In this case, Customs found that the way the APA worked, the adjustments were made to cost of goods sold with the intention that the adjustment affect the profitability of the seller. Based on this, Customs found that the adjustments had a direct impact on the price paid for the imported goods and, therefore, were part of the customs value of the merchandise.
That causes a potential problem for the importer. Between related parties, transaction value is only applicable where the relationship did not affect the price. If you think about the reason for these adjustments, you can see that the adjusted price was clearly impacted by the relationship between the parties. The parties were making the adjustments for the express purpose of managing the profitability of the seller, with the blessing of the IRS. That necessarily raises the question of whether transaction value is applicable.
Customs has established a five-part test to determine whether transaction value is applicable to related party transactions subject to a formal transfer pricing policy. Under that test, the transfer price is acceptable where:
(1) A written transfer pricing policy is in place prior to importation and the policy is prepared taking IRS code section 482 into account;
(2) The U.S. taxpayer uses its transfer pricing policy in filing its income tax return, and any adjustments resulting from the transfer pricing policy are reported or used by the taxpayer in filing its income tax return;
(3) The company’s transfer pricing policy specifies how the transfer price and any adjustments are determined with respect to all products covered by the transfer pricing policy for which the value is to be adjusted;
(4) The company maintains and provides accounting details from its books and/or financial statements to support the claimed adjustments in the United States; and,
(5) No other conditions exist that may affect the acceptance of the transfer price by CBP
The theory is that where these factors are present, the adjustment to sales represents the application of an objective formula, which has always been acceptable for transaction value.

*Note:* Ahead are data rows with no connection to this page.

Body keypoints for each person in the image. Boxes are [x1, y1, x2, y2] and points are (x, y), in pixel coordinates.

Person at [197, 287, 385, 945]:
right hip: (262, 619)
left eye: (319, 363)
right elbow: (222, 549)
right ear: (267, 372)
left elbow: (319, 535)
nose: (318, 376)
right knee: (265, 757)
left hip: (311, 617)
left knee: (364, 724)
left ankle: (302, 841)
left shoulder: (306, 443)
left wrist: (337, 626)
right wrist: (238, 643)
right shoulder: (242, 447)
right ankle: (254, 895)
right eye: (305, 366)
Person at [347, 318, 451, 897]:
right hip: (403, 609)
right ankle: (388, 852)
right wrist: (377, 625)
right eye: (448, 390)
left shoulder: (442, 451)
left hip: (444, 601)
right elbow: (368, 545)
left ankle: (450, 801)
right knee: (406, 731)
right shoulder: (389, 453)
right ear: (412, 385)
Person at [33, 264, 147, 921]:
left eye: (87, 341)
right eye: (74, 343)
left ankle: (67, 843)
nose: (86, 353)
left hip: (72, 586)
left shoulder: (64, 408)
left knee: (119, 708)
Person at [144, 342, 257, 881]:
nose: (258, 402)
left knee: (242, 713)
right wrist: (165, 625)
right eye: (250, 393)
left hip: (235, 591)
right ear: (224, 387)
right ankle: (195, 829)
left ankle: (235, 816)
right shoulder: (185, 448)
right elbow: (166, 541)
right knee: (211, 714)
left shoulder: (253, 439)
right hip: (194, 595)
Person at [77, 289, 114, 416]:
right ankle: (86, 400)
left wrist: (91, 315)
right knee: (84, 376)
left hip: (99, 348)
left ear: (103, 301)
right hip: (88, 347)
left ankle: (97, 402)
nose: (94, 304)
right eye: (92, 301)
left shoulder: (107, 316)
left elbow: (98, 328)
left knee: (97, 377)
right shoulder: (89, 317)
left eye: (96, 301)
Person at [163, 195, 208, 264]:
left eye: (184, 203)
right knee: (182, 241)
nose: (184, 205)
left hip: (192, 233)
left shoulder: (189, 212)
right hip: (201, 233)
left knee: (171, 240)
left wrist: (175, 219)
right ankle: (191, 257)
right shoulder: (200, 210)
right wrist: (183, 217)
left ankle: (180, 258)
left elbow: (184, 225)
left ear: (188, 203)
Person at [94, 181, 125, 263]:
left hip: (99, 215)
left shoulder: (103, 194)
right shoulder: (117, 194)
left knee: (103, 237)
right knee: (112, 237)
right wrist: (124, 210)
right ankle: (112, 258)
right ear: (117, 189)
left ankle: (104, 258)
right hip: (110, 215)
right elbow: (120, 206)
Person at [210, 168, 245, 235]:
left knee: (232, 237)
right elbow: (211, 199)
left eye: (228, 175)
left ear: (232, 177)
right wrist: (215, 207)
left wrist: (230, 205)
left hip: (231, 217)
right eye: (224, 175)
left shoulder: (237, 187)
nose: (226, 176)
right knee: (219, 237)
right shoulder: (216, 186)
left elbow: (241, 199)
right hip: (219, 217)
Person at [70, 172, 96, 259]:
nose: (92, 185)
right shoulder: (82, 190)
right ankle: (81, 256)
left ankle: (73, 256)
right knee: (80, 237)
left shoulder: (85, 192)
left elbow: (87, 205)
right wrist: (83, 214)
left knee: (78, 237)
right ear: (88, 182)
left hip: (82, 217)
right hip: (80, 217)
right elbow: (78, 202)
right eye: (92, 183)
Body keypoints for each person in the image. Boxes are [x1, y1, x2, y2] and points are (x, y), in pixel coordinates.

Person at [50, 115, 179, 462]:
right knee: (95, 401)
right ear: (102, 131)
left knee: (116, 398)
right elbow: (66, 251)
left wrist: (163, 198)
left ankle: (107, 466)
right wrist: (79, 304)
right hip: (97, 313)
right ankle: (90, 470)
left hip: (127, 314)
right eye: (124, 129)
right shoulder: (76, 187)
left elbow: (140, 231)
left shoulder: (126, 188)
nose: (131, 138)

In this case, the importer apparently did not provide information supporting the application of transaction value on the basis of the five-part test. As a result, Customs found that the importer could not claim the benefit of an objective formula, which would have allowed for refunds in the case of adjustments that lowered the purchase price.
Instead, counsel for the importer argued that the five-part test is inapplicable. Rather, counsel argued that the circumstances of the sale indicate that the relationship did not affect the price. This is also a legally viable way to preserve the application of transaction value. As Customs and Border Protection puts it: "[T]ransaction value is an acceptable basis of appraisement only if, inter alia, the buyer and seller are not related, or if related, an examination of the circumstances of the sale indicates that the relationship did not influence the price actually paid or payable, or the transaction value of the merchandise closely approximates certain 'test values.'” 19 U.S.C. §1401a(b)(2)(B); 19 CFR §152.103(l).
Unfortunately, the company did not submit sufficient information to prove that the circumstances of the sale indicate the relationship did not affect the sale price. As a result, increases in value need to be reported and, to the extent duties are applicable, duties paid.